**Exercise brief:**
Copy the items from the line containing "pose: elev=128.2 azim=169.6" up to and including the line containing "Dot at: (382, 282)", substituting "distance" for "dist" and leaving everything else unchanged. Omit the pictures from your answer.

**Task material:**
# # #
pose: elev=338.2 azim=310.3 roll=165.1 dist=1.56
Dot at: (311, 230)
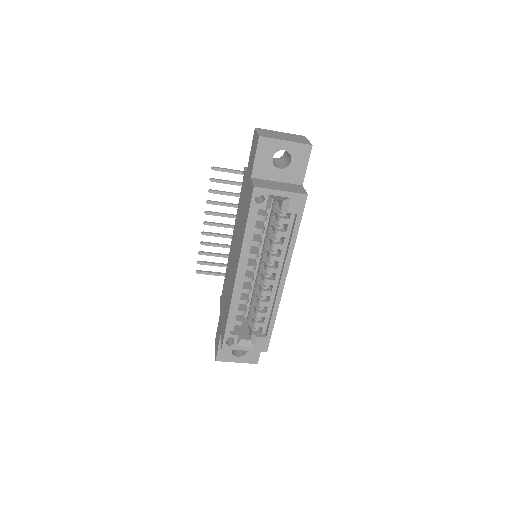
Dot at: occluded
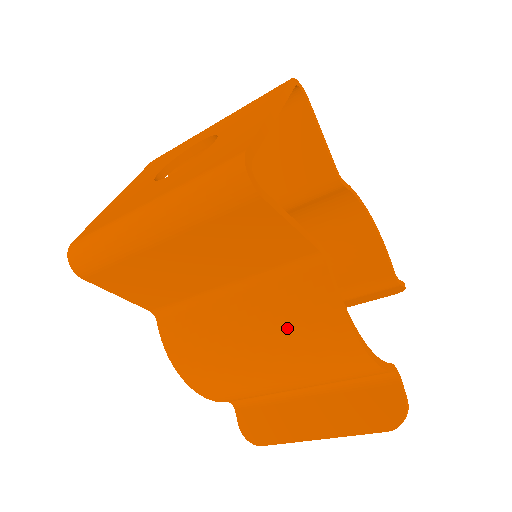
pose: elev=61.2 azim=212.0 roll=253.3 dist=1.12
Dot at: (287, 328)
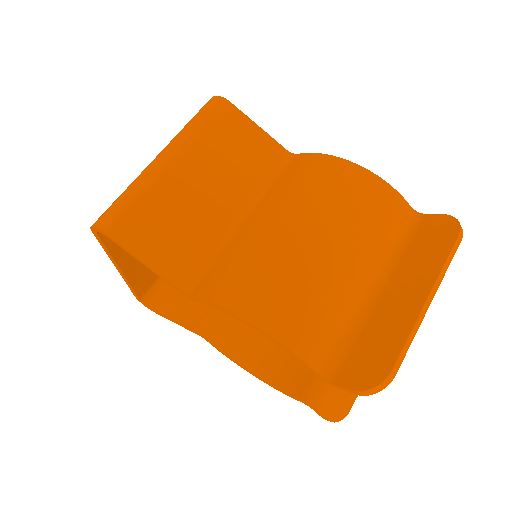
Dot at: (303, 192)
# # #
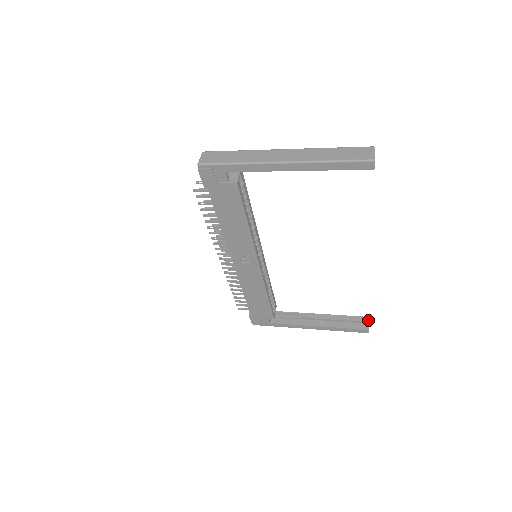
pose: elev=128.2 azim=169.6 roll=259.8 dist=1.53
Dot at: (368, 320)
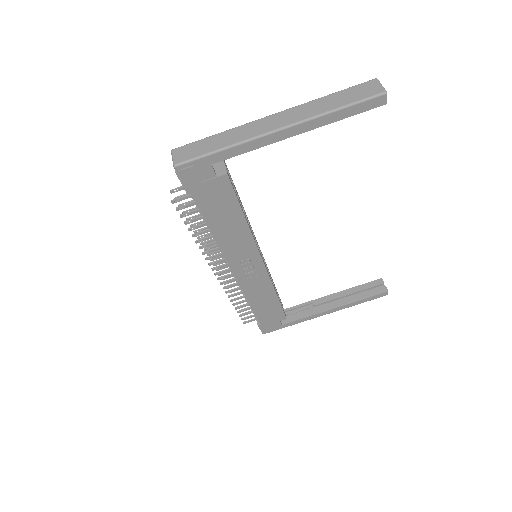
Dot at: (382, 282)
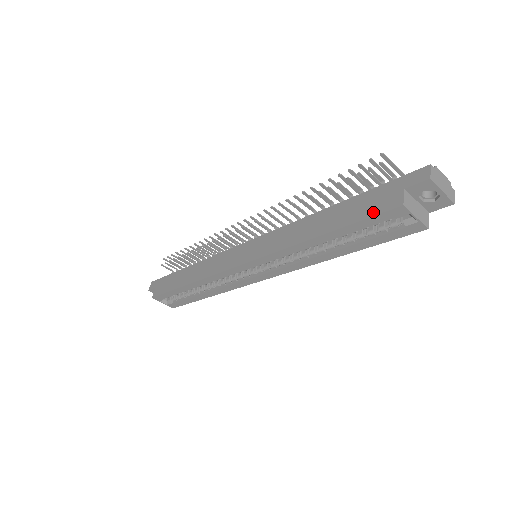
# # #
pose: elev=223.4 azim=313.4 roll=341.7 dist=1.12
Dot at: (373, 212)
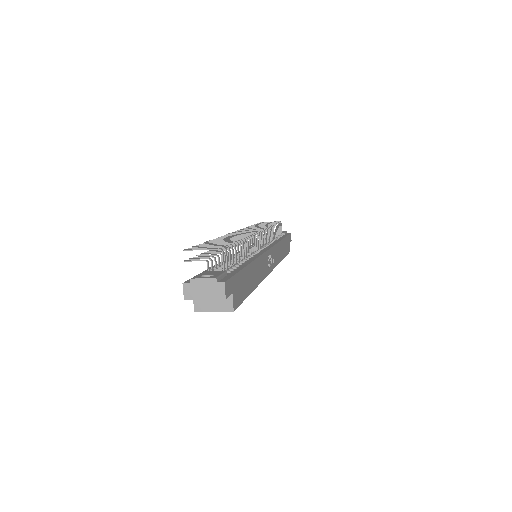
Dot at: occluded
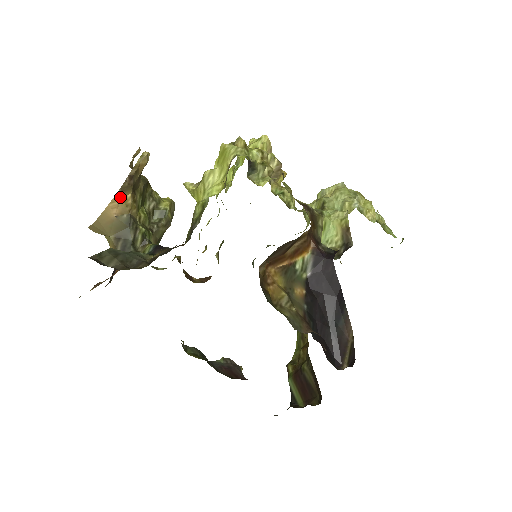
# # #
**Result of the task:**
pose: elev=128.2 azim=169.6 roll=259.8 distance=1.53
Dot at: (368, 320)
Dot at: (382, 282)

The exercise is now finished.